*What you will do*. Lines containing "decorative" should be pulled from the material below.

--------------------------------

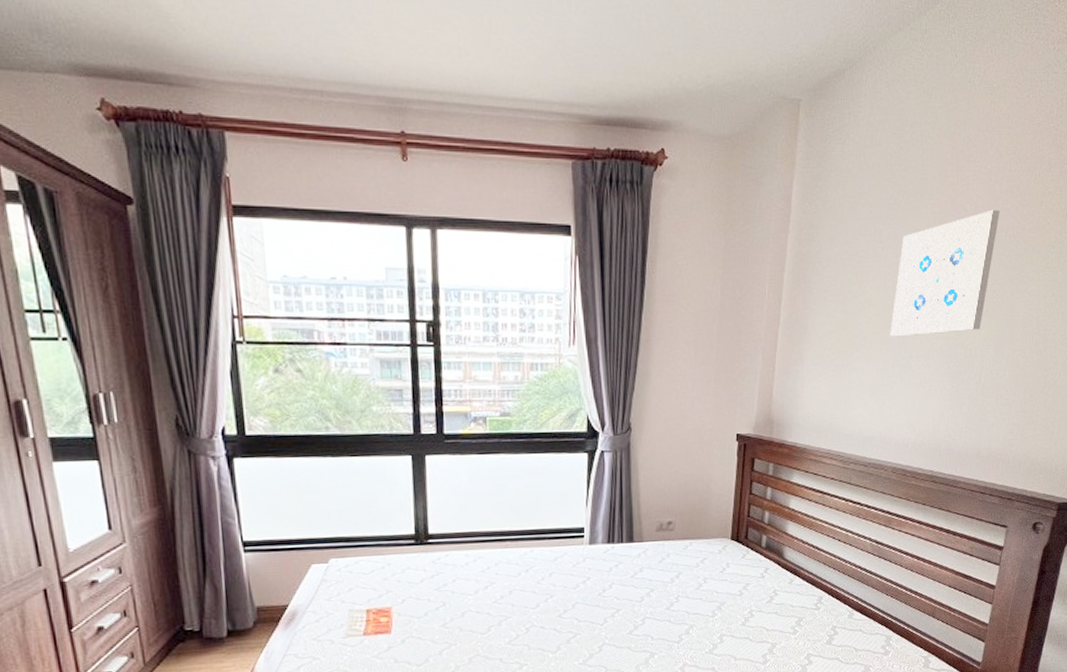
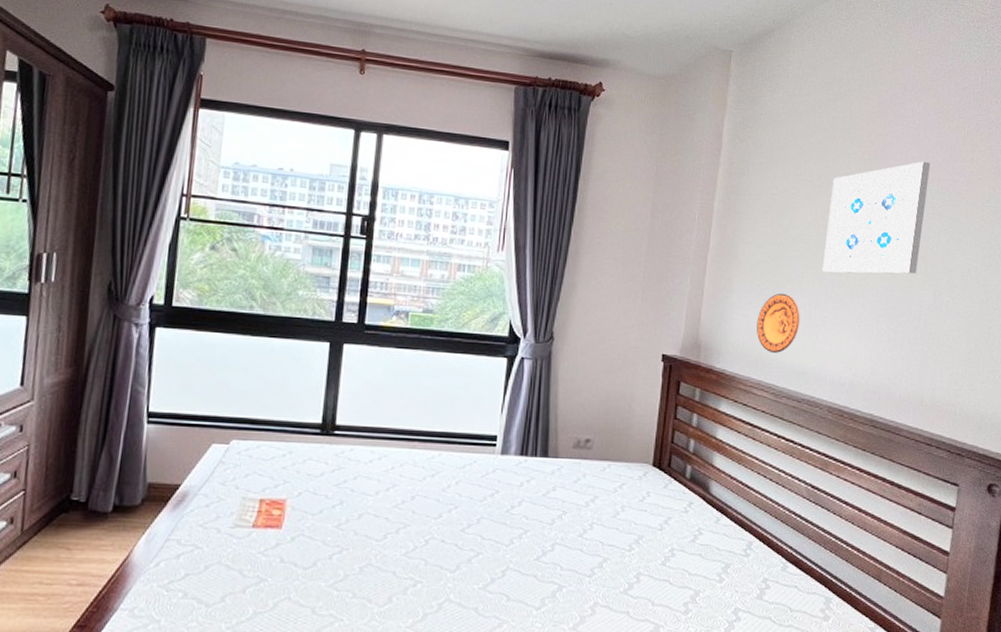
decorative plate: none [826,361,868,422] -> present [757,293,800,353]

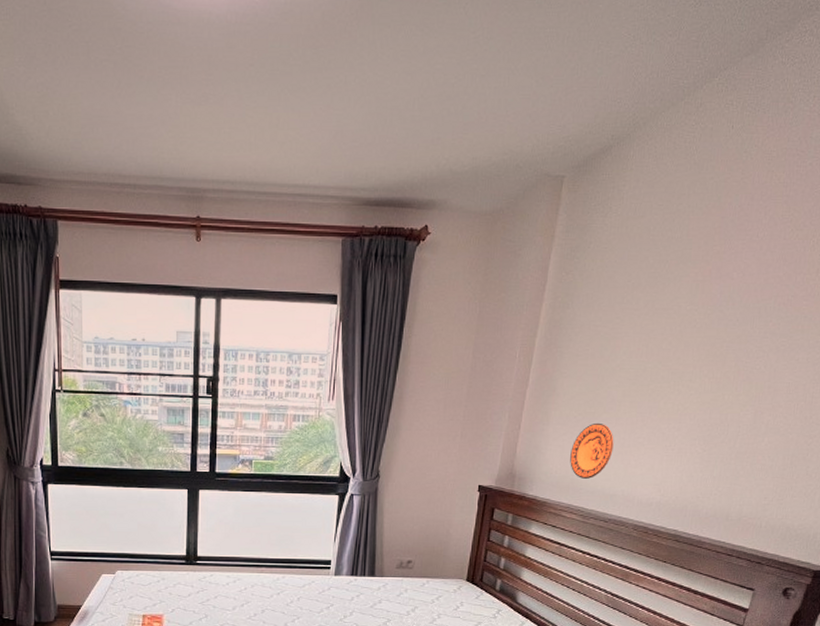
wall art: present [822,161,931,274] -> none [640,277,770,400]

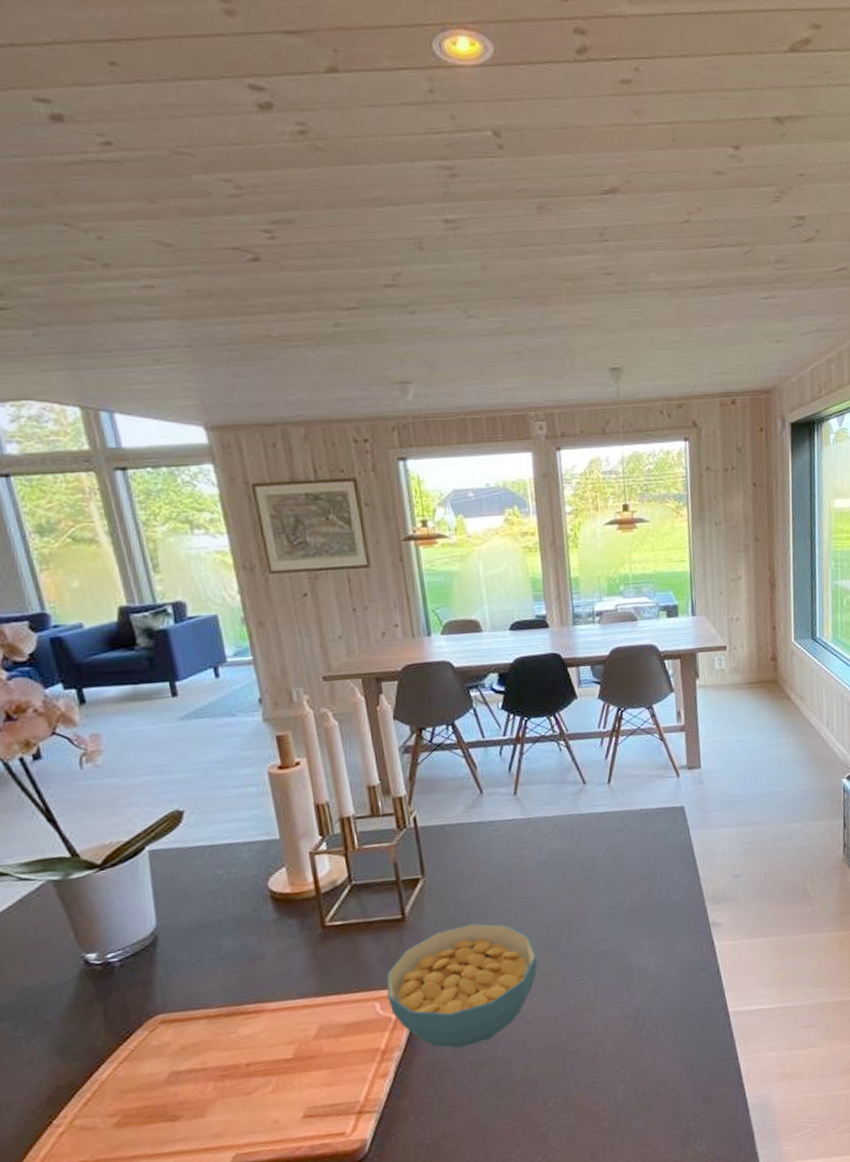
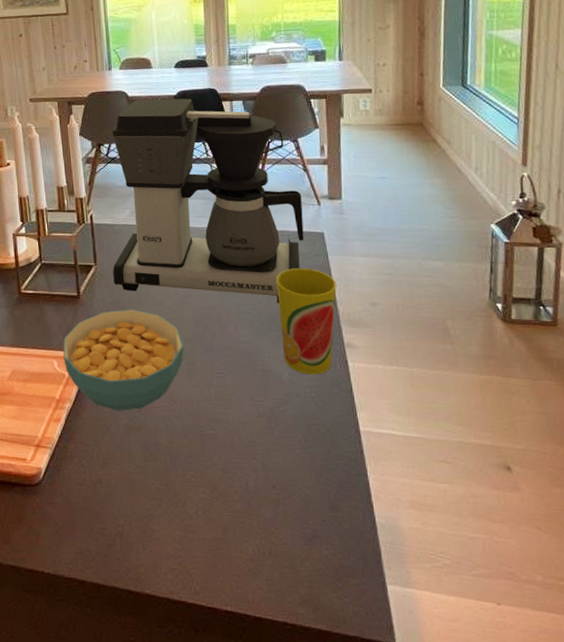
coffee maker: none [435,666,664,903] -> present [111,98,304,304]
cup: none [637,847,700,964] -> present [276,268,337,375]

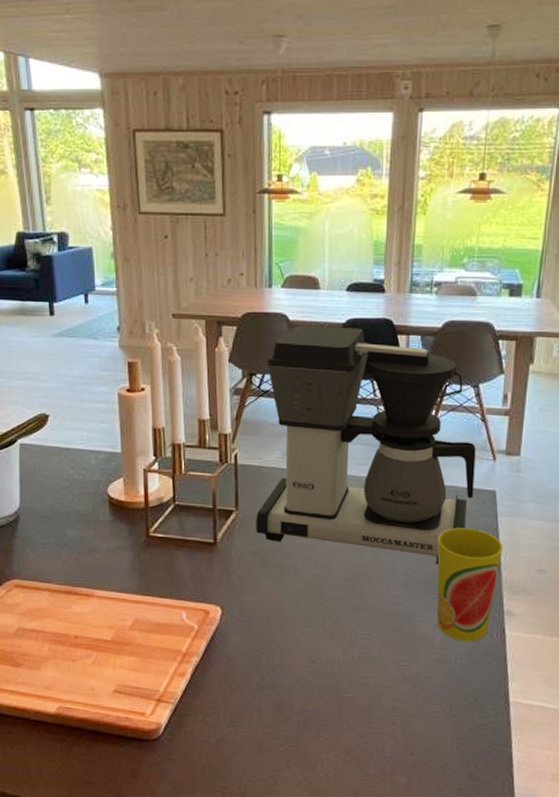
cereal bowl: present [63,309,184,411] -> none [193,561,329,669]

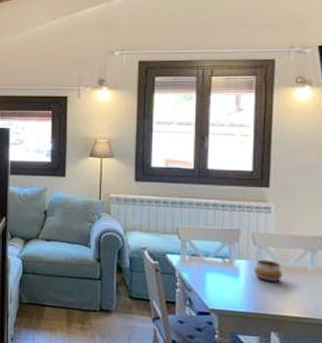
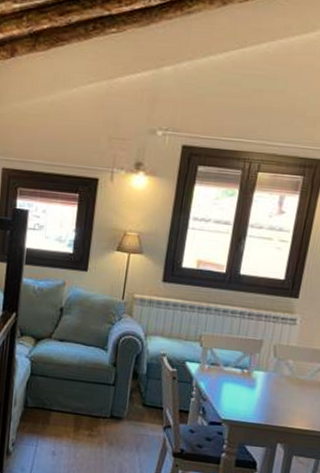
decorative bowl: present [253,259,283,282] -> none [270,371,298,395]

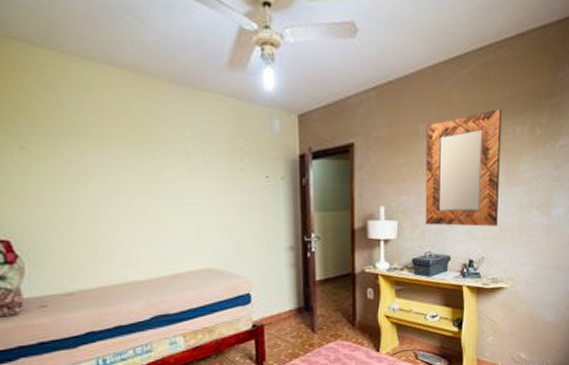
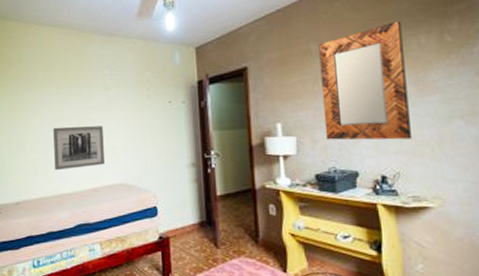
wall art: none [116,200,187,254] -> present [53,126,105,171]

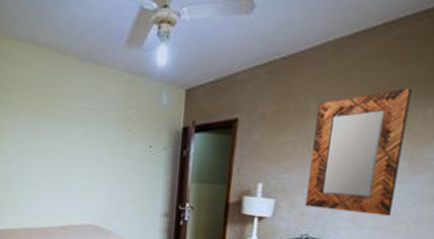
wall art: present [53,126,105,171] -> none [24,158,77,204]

--------------------------------

*Solution below*.
decorative plate: none [826,361,868,422] -> present [757,293,800,353]
decorative bowl: present [253,259,283,282] -> none [270,371,298,395]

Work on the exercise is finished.